Como dos panteras en celo en presencia del último macho fértil de la selva, pensé. Si era cierto que aquella chica era Galina, cualquier cosa bajo la capa del sol podía ser cierta, hasta las palabras de un político. Sin embargo, era el cebo que yo debía morder si quería llegar a lo que se escondía detrás de su desaparición.

—¿Podré verla, Galina? —le pregunté.

—Claro, ahora le paso con el señor Heribert, fijen ustedes la cita, yo estaré allí para hablar con usted.

La voz de Heribert Costa resonó en mis oídos sin la menor pausa, señal inequívoca de que estaban hablando con un teléfono manos libres de sobremesa. La situación ideal para guiar a la chica aunque fuese con una seña, una anotación o la expresión adecuada.

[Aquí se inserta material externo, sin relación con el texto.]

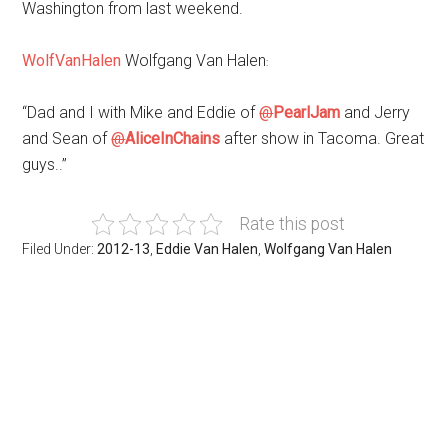
Washington from last weekend.
WolfVanHalen
Wolfgang Van Halen
:
“Dad and I with Mike and Eddie of
@
PearlJam
and Jerry
and Sean of
@
AliceInChains
after show in Tacoma. Great
guys..”
Rate this post
Filed Under:
2012-13
,
Eddie Van Halen
,
Wolfgang Van Halen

Estaban preparando una fiesta para un solo invitado.

El invitado era yo. Atila, el lerdo. Recé para que Carrito no defraudase a Valentina y aceptara venir a la fiesta.

—¿Conoce usted la residencia de los señores Tutusaus en la avenida Pearson? —La voz de Heribert Costa resonaba en mi oído, suave y fría como la piel de una cobra.

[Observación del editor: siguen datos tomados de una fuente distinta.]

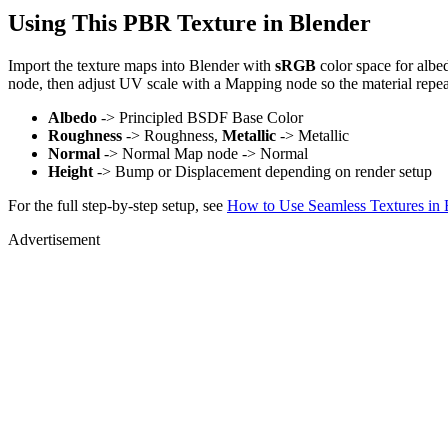
Using This PBR Texture in Blender
Import the texture maps into Blender with
sRGB
color space for albe
node, then adjust UV scale with a Mapping node so the material repea
Albedo
-> Principled BSDF Base Color
Roughness
-> Roughness,
Metallic
-> Metallic
Normal
-> Normal Map node -> Normal
Height
-> Bump or Displacement depending on render setup
For the full step-by-step setup, see
How to Use Seamless Textures in 
Advertisement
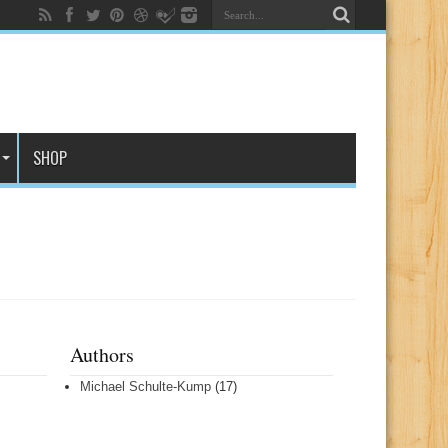
SHOP
Authors
Michael Schulte-Kump
(17)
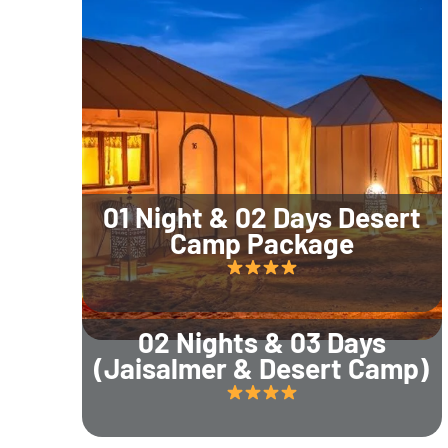
01 Night & 02 Days Desert
Camp Package
02 Nights & 03 Days
(Jaisalmer & Desert Camp)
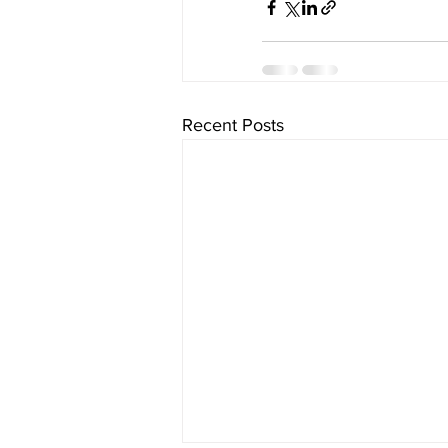
Recent Posts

—Sí, creo que sabré encontrarla.

—Bien, le esperamos allí alrededor de las once de la noche.

Y colgó. Llamé a Valentina y le pregunté si seguía pensando que Carrito podía acompañarme. Me dijo que el colombiano pasaría a buscarme por el lugar y a la hora que yo le indicase.

Quedamos que nos encontraríamos en el cruce de la calle Casp y paseo de Gràcia, a las diez de la noche.

Carrito vendría motorizado. Un Saab 9000 azul marino propiedad de Valentina.

El rato que faltaba hasta mi encuentro con Carrito lo pasé pensando en una estrategia que me permitiese desvelar el paradero de Galina, y al tiempo salir con vida de la residencia de los Tutusaus.